SELECTED TEXT =>
Once in the Citadel again we soon find ourselves pondering Hue's mighty flag tower waving the communist star; Vietnam's tallest at 37 metres. Its terrace a playground for a multitude of school children. Flanked by the nine Holy cannons which represent the four seasons and five elements, the symbolic protectors of the imperial palace and its kingdom. Never designed to actually fire a shot they stand witness to what little remains of the Emperor's royal court today.


Weighing in at 10 tonnes each they won't take off in a hurry so we wander across the road to Ngo Mon Gate - the principal gateway to the imperial enclosure. Cubed in by a 6 meter high, 2.5 kilometre defense wall it is sort of a citadel within a citadel. Richly decorated with meeting quarters on top (the Belvedore of the five Phoenixes) for such occasions as royal coronations it was obviously never intended for mere mortals like ourselves.


Inside, a bridged lotus pond with millions of mentally challenged carp who vigorously and repeatedly respond to pretend feeding, separates us from the mighty Thai Hoa Palace. A spacious chamber whose dragon-lined timber roof is supported by no less than 80 lacquered carved columns. Used mostly for state occasions such as official receptions and court proceedings it was where the mandarins paid homage to their emperor. Wandering through the hall you can imagine it happening.


But unfortunately one of the reasons it requires such elaborate description is because it is also one of the few monuments that remains standing, having survived the onslaught brought about it by successive wars. Walking through we enter the inner courtyard, sided by the onerous Halls of Mandarins in anticipation of officious receptions. Behemoth cauldrons dominate the yard, where you can drop a penny for good blessing or have your photo taken donned in imperial outfit (you pay extra to take place on the throne).

INFORMATION SHOWN =>
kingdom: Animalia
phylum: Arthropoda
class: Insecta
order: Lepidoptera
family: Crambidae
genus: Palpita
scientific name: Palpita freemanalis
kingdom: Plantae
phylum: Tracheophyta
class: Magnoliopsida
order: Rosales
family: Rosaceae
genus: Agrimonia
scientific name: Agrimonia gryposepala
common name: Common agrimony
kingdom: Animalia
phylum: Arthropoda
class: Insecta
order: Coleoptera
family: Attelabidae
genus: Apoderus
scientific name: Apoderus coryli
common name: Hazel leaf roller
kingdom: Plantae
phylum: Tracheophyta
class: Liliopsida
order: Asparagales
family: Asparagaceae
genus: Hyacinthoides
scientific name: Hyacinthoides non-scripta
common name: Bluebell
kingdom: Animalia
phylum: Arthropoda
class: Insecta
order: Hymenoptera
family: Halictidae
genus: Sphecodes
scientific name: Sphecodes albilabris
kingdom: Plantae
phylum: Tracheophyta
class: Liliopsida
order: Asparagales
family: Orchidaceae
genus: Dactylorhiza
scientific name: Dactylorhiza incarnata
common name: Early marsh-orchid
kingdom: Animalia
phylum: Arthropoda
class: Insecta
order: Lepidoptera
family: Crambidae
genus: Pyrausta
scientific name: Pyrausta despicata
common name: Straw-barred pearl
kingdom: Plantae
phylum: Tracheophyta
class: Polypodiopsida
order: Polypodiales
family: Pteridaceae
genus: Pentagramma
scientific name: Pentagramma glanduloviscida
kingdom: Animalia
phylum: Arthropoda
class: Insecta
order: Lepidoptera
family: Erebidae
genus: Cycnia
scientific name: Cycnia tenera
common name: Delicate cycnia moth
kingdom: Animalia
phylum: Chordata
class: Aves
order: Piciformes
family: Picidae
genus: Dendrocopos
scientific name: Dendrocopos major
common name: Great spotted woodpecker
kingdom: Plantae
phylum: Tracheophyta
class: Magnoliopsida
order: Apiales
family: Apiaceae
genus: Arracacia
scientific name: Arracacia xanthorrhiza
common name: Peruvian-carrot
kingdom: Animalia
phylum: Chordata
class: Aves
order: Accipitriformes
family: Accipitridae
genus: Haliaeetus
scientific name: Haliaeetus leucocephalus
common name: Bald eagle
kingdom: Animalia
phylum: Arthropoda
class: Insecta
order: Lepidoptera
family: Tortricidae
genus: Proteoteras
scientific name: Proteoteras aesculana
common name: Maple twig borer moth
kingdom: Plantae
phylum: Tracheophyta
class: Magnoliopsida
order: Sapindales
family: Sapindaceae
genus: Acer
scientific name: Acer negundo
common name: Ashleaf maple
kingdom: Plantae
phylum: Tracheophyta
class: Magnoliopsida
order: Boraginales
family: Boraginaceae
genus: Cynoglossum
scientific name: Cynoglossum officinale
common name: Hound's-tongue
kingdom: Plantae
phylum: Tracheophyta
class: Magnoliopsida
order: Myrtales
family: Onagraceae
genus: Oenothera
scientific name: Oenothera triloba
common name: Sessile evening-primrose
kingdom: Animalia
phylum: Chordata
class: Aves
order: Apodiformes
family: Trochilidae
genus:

LIST OF TASKS =>
[1] In the Hue Citadel text, how tall is the flag tower?
[2] Please repeat the Hue Citadel text from "Once in the" up to and including "royal court today.".
[3] Carry on with the Hue Citadel text from the point where it stops.
The records were taken from a source separate from the Hue Citadel text.

EXERCISE RESULTS =>
[1] 37 metres

[2]
Once in the Citadel again we soon find ourselves pondering Hue's mighty flag tower waving the communist star; Vietnam's tallest at 37 metres. Its terrace a playground for a multitude of school children. Flanked by the nine Holy cannons which represent the four seasons and five elements, the symbolic protectors of the imperial palace and its kingdom. Never designed to actually fire a shot they stand witness to what little remains of the Emperor's royal court today.

[3]
Beyond lies the Forbidden Purple City; the core of this lavish imperial cosmos. Once the holiest of inner citadels, and reserved purely for the Emperor's use. Not much remains now. Sad, even the ruins are gone. A laden air of nothingness hangs in the drizzly air which hangs over the grassy plains ahead.


Alas, such nothingness can only be cured by a mighty feed, and a taste of imperial cuisine might just do the trick. Seated in an oldish pagoda-style dining area of traditional design - a Hue family home which overlooks a peaceful pond, we go straight for the vodka and a seven course feast. Peacock lookalikes with carefully crafted carrot heads and pineapple stalk tails play host to spring roll overload. Royal banh khoai (rice cakes), steamed lotus seed rice, and green bean cake molded like fruit draped from branches.


A remnant of Emperor Tu Duc's (1843-83) legacy who demanded 50 different dishes, prepared by 50 cooks, served by 50 servants each and every meal. How's that for extravagance? Only washed away properly with a hot brew of Vietnamese coffee at a serene lakeside garden cafe where a condensed milk coffee cost as much as a rum coffee - we came to the right place!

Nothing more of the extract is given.